Identification of Plasmodium falciparum-specific kinase inhibitors: candidates for a potent antimalarial drug

Abstract

Background: Malaria is a disease caused by protozoan parasites of the genus Plasmodium and results in almost a million deaths annually. Currently, the resistance to the available anti-malarial drugs is the biggest obstacle to control the disease. Thus, there is an urgent need for developing a new drug having different parasitic targets. Plasmodium kinases are emerging attractive targets for a novel antimalarial drug because they play essential roles for the parasites while they are very different from the mammalian kinases structurally and even functionally. Therefore, in this study, I looked for the small molecules that can inhibit kinases of malaria parasites, which can be developed into a novel antimalarial drug in the future.
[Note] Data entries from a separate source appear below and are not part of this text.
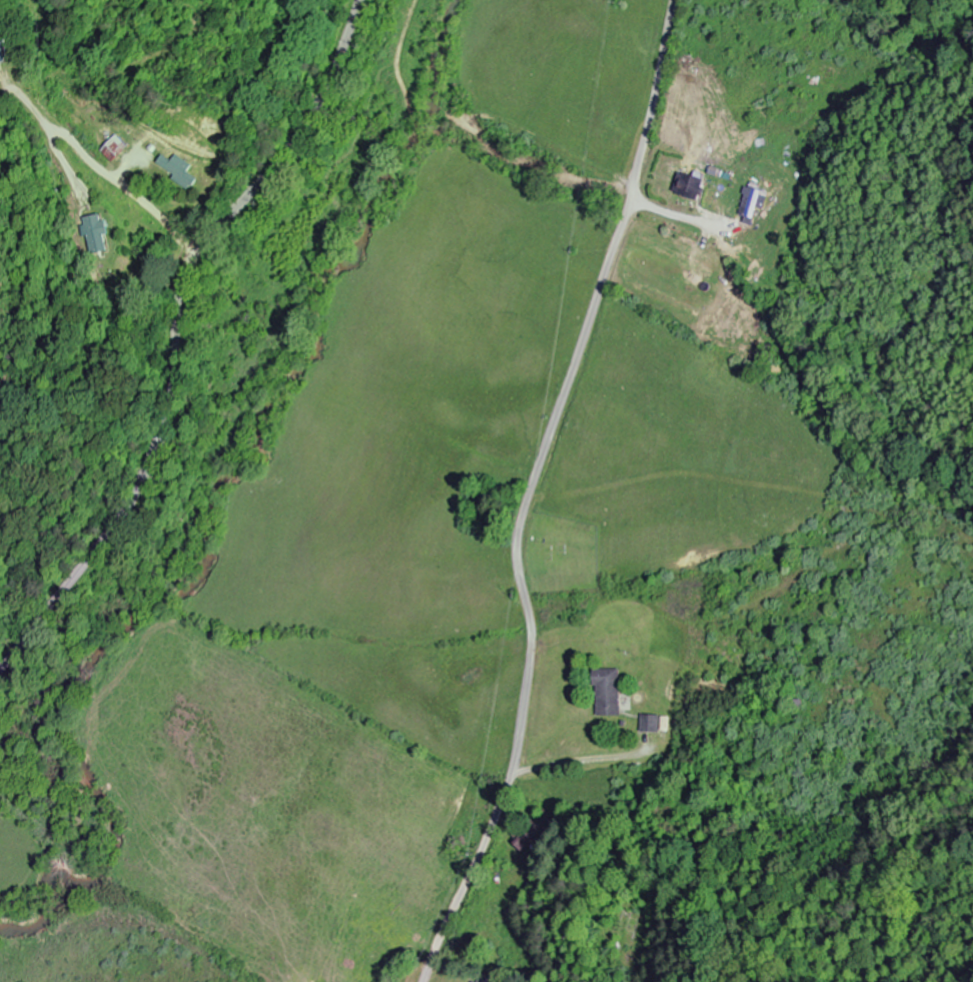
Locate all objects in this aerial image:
building: (116, 149)
building: (183, 171)
building: (693, 189)
building: (754, 203)
building: (95, 233)
road: (175, 333)
road: (532, 491)
building: (613, 693)
building: (653, 724)

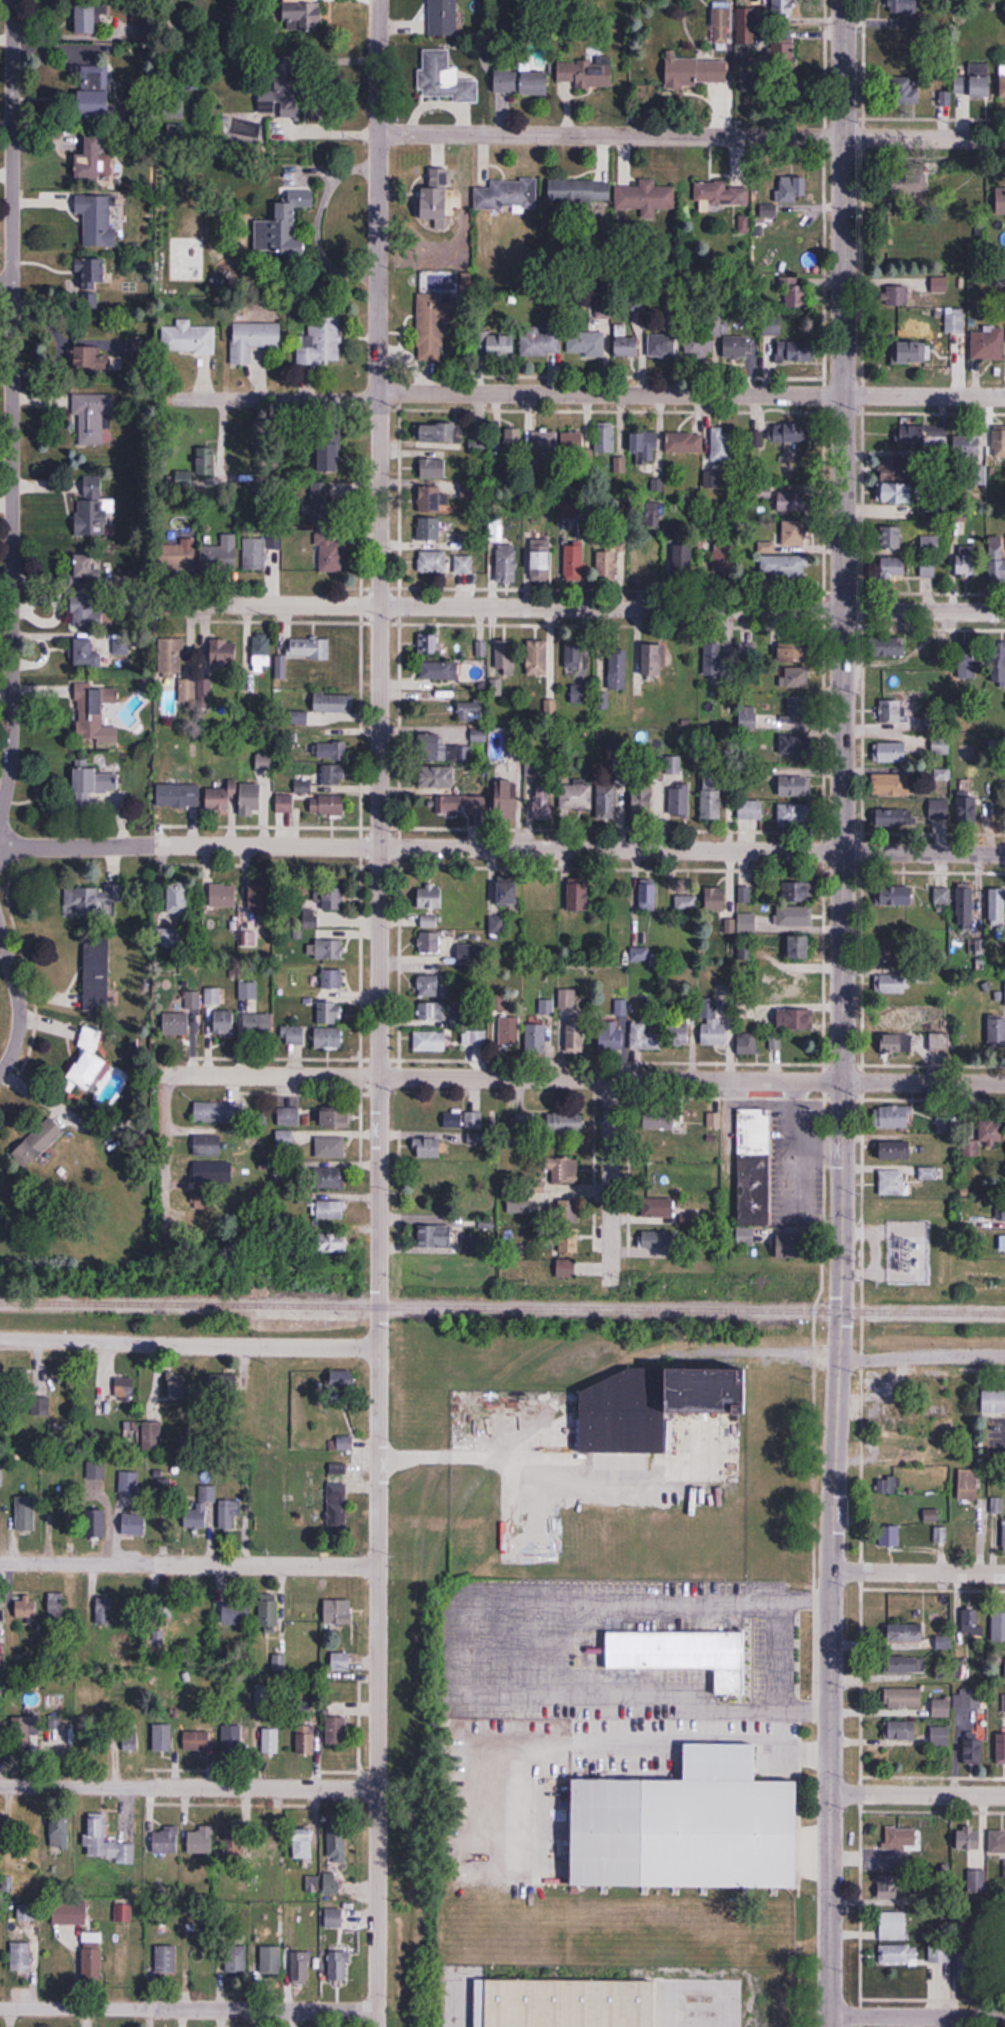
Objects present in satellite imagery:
building: (302, 12)
building: (443, 17)
building: (86, 19)
building: (909, 24)
building: (721, 25)
building: (753, 26)
building: (789, 47)
road: (844, 68)
building: (696, 71)
building: (585, 74)
building: (444, 78)
building: (1002, 80)
building: (192, 82)
building: (521, 82)
building: (975, 82)
building: (94, 88)
building: (907, 92)
building: (172, 109)
building: (175, 129)
road: (691, 135)
building: (90, 161)
building: (191, 190)
building: (579, 190)
building: (790, 191)
building: (440, 195)
building: (507, 195)
building: (725, 196)
building: (642, 197)
building: (1004, 197)
building: (99, 220)
building: (289, 224)
building: (746, 226)
road: (6, 281)
building: (91, 281)
building: (795, 294)
building: (897, 296)
building: (432, 319)
building: (955, 320)
building: (188, 338)
building: (253, 340)
building: (540, 343)
building: (319, 344)
building: (585, 344)
building: (625, 344)
building: (662, 345)
building: (699, 346)
building: (987, 346)
building: (500, 347)
building: (737, 347)
building: (793, 351)
building: (910, 353)
building: (86, 359)
road: (587, 396)
road: (12, 413)
building: (92, 418)
building: (437, 434)
building: (924, 436)
building: (605, 438)
building: (513, 440)
building: (543, 443)
building: (573, 443)
building: (684, 443)
building: (778, 443)
building: (723, 445)
building: (969, 447)
building: (649, 448)
building: (329, 453)
building: (206, 459)
building: (434, 469)
road: (843, 493)
building: (898, 494)
building: (432, 499)
building: (794, 502)
building: (321, 504)
building: (94, 514)
building: (428, 529)
building: (496, 532)
building: (787, 538)
building: (892, 538)
building: (930, 546)
building: (255, 554)
building: (719, 554)
building: (331, 555)
building: (219, 556)
building: (177, 557)
building: (679, 559)
building: (997, 559)
building: (968, 561)
building: (432, 562)
building: (541, 562)
building: (574, 562)
building: (506, 564)
building: (463, 565)
building: (608, 565)
building: (783, 566)
building: (893, 566)
building: (87, 567)
building: (928, 568)
road: (576, 607)
building: (87, 610)
building: (428, 644)
building: (887, 647)
building: (309, 649)
building: (95, 652)
building: (224, 652)
building: (262, 652)
building: (171, 657)
building: (505, 657)
building: (537, 659)
building: (654, 660)
building: (718, 660)
building: (576, 661)
building: (967, 664)
building: (999, 664)
building: (618, 669)
building: (439, 671)
building: (794, 676)
building: (188, 694)
building: (581, 694)
building: (333, 703)
building: (93, 709)
building: (798, 709)
building: (892, 709)
building: (472, 711)
building: (754, 719)
building: (478, 735)
building: (794, 743)
building: (941, 745)
building: (329, 751)
building: (891, 751)
building: (966, 752)
building: (943, 774)
building: (436, 776)
building: (319, 778)
building: (94, 781)
building: (794, 783)
building: (893, 783)
building: (179, 794)
building: (251, 797)
building: (576, 797)
building: (221, 798)
building: (642, 798)
building: (607, 800)
building: (284, 802)
building: (480, 802)
building: (542, 802)
building: (711, 803)
building: (327, 804)
building: (939, 809)
building: (968, 809)
building: (751, 810)
building: (795, 814)
building: (897, 815)
road: (421, 848)
road: (924, 850)
building: (800, 891)
building: (507, 893)
building: (223, 895)
building: (579, 896)
building: (896, 896)
building: (640, 897)
building: (942, 897)
building: (333, 898)
building: (429, 898)
building: (717, 898)
building: (177, 899)
building: (538, 899)
building: (93, 900)
building: (259, 900)
building: (686, 903)
building: (965, 906)
building: (997, 907)
building: (795, 916)
building: (429, 942)
building: (799, 947)
building: (329, 949)
building: (893, 952)
building: (639, 954)
building: (97, 977)
building: (332, 979)
building: (892, 984)
building: (428, 986)
building: (799, 989)
building: (248, 996)
building: (567, 999)
building: (192, 1000)
road: (17, 1002)
building: (431, 1012)
building: (329, 1013)
road: (380, 1013)
building: (890, 1016)
building: (795, 1019)
building: (458, 1021)
building: (219, 1022)
building: (176, 1023)
building: (256, 1024)
building: (712, 1026)
building: (613, 1029)
building: (509, 1031)
building: (996, 1033)
building: (678, 1035)
building: (295, 1036)
building: (477, 1037)
building: (535, 1037)
building: (573, 1037)
building: (328, 1038)
building: (644, 1038)
building: (430, 1041)
building: (775, 1042)
building: (748, 1044)
building: (898, 1044)
building: (88, 1060)
road: (586, 1079)
road: (843, 1093)
building: (217, 1112)
building: (288, 1116)
building: (335, 1116)
building: (894, 1117)
building: (658, 1118)
building: (474, 1119)
building: (452, 1120)
building: (566, 1121)
building: (524, 1124)
building: (981, 1137)
building: (284, 1139)
building: (37, 1142)
building: (207, 1145)
building: (330, 1148)
building: (428, 1148)
building: (893, 1151)
road: (165, 1167)
building: (562, 1168)
building: (213, 1172)
building: (753, 1172)
building: (928, 1173)
building: (660, 1174)
building: (328, 1179)
road: (611, 1179)
building: (892, 1183)
building: (204, 1201)
building: (518, 1202)
building: (657, 1207)
building: (330, 1210)
building: (999, 1211)
building: (569, 1214)
building: (436, 1236)
building: (658, 1239)
building: (330, 1242)
building: (569, 1242)
building: (1003, 1243)
building: (566, 1267)
railway: (421, 1306)
railway: (923, 1312)
road: (188, 1344)
road: (919, 1359)
building: (342, 1379)
building: (0, 1387)
building: (124, 1388)
building: (177, 1389)
building: (708, 1391)
building: (155, 1399)
building: (994, 1402)
building: (39, 1406)
building: (612, 1424)
building: (97, 1473)
building: (1, 1478)
building: (128, 1483)
building: (968, 1485)
building: (887, 1486)
building: (164, 1492)
building: (996, 1506)
building: (337, 1508)
building: (200, 1509)
building: (892, 1509)
building: (1, 1510)
railway: (457, 1510)
building: (228, 1514)
building: (934, 1515)
building: (25, 1518)
railway: (422, 1522)
building: (97, 1524)
building: (133, 1524)
building: (1004, 1534)
building: (890, 1537)
road: (188, 1564)
road: (917, 1577)
building: (56, 1603)
road: (774, 1603)
building: (26, 1609)
building: (338, 1612)
building: (106, 1613)
building: (268, 1614)
building: (971, 1622)
building: (998, 1626)
building: (906, 1633)
parking lot: (592, 1639)
building: (668, 1650)
building: (2, 1661)
building: (340, 1661)
building: (907, 1665)
road: (827, 1681)
building: (269, 1688)
building: (903, 1698)
building: (971, 1699)
road: (798, 1703)
building: (1004, 1703)
building: (942, 1708)
building: (28, 1730)
building: (338, 1731)
building: (902, 1731)
building: (161, 1736)
building: (940, 1736)
building: (231, 1738)
building: (129, 1739)
building: (306, 1739)
building: (196, 1740)
building: (270, 1740)
road: (798, 1745)
building: (973, 1749)
building: (1000, 1749)
parking lot: (555, 1774)
road: (188, 1786)
road: (915, 1799)
building: (677, 1824)
building: (1, 1830)
building: (58, 1831)
building: (896, 1839)
building: (165, 1840)
building: (969, 1840)
building: (106, 1841)
building: (302, 1842)
building: (997, 1842)
building: (336, 1843)
building: (202, 1844)
building: (246, 1849)
building: (1004, 1870)
building: (976, 1882)
building: (887, 1887)
building: (26, 1912)
building: (69, 1914)
building: (334, 1918)
building: (893, 1926)
building: (898, 1955)
building: (21, 1956)
building: (92, 1958)
building: (166, 1960)
building: (271, 1960)
building: (235, 1961)
building: (337, 1966)
building: (967, 1966)
building: (300, 1967)
road: (696, 1984)
building: (549, 1997)
parking lot: (683, 1998)
road: (188, 2009)
road: (915, 2023)

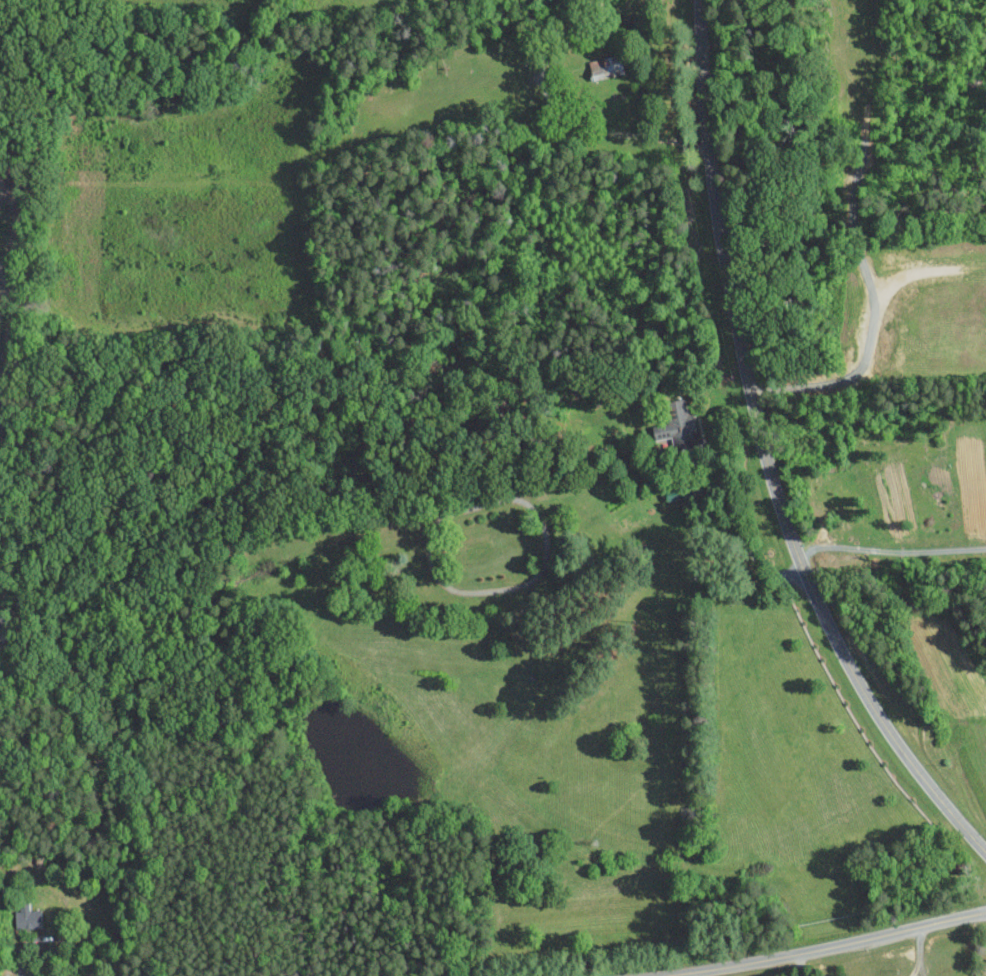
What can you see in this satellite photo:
building: (604, 66)
building: (675, 425)
road: (766, 454)
road: (891, 550)
road: (901, 604)
building: (27, 915)
road: (845, 947)

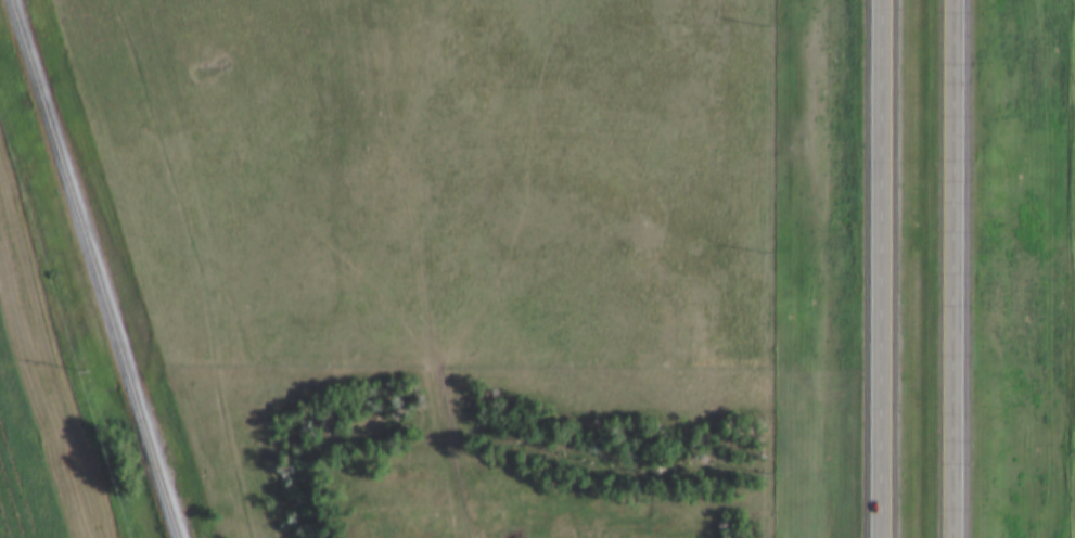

Methods: In order to find Plasmodium falciparum-specific kinase inhibitors, 4000 kinase-directed inhibitors were screened using a SYBR green I assay against wild type (3D7) and drug resistant strains (Dd2) of P. falciparum. Some of the hits were tested using fluorescence-based thermal shift assay (FSA) and kinase assay to find their kinase targets. They were also tested in a related apicomplexan parasite, Toxoplasma gondii to prove the suggested target. In silico molecular docking analysis was performed to propose the possible binding modes between the small molecules and the target protein. Results: The primary screening resulted in the identification of 23 compounds that are highly active for both 3D7 and Dd2 strains but have low toxicity profiles in human cell lines. Plasmodium falciparum calcium-dependent protein kinase 1 (PfCDPK1) was found to be a possible target for three compounds using the enzyme-based FTA and kinase assay. The three compounds inhibited invasion of T. gondii into U2OS cells, supporting the target of these particular compounds is CDPK1. Molecular docking analysis suggests the three compounds might have ATP-competitive but not ATP-mimetic mode of binding with the enzyme, which is different from conventional kinase inhibitors. Conclusions: The present study will contribute to develop a new antimalarial drug targeting Plasmodium kinases in the future. Particularly, the three compounds targeting PfCDPK1 will be a good start to design a novel PfCDPK1 inhibitor for an antimalarial drug.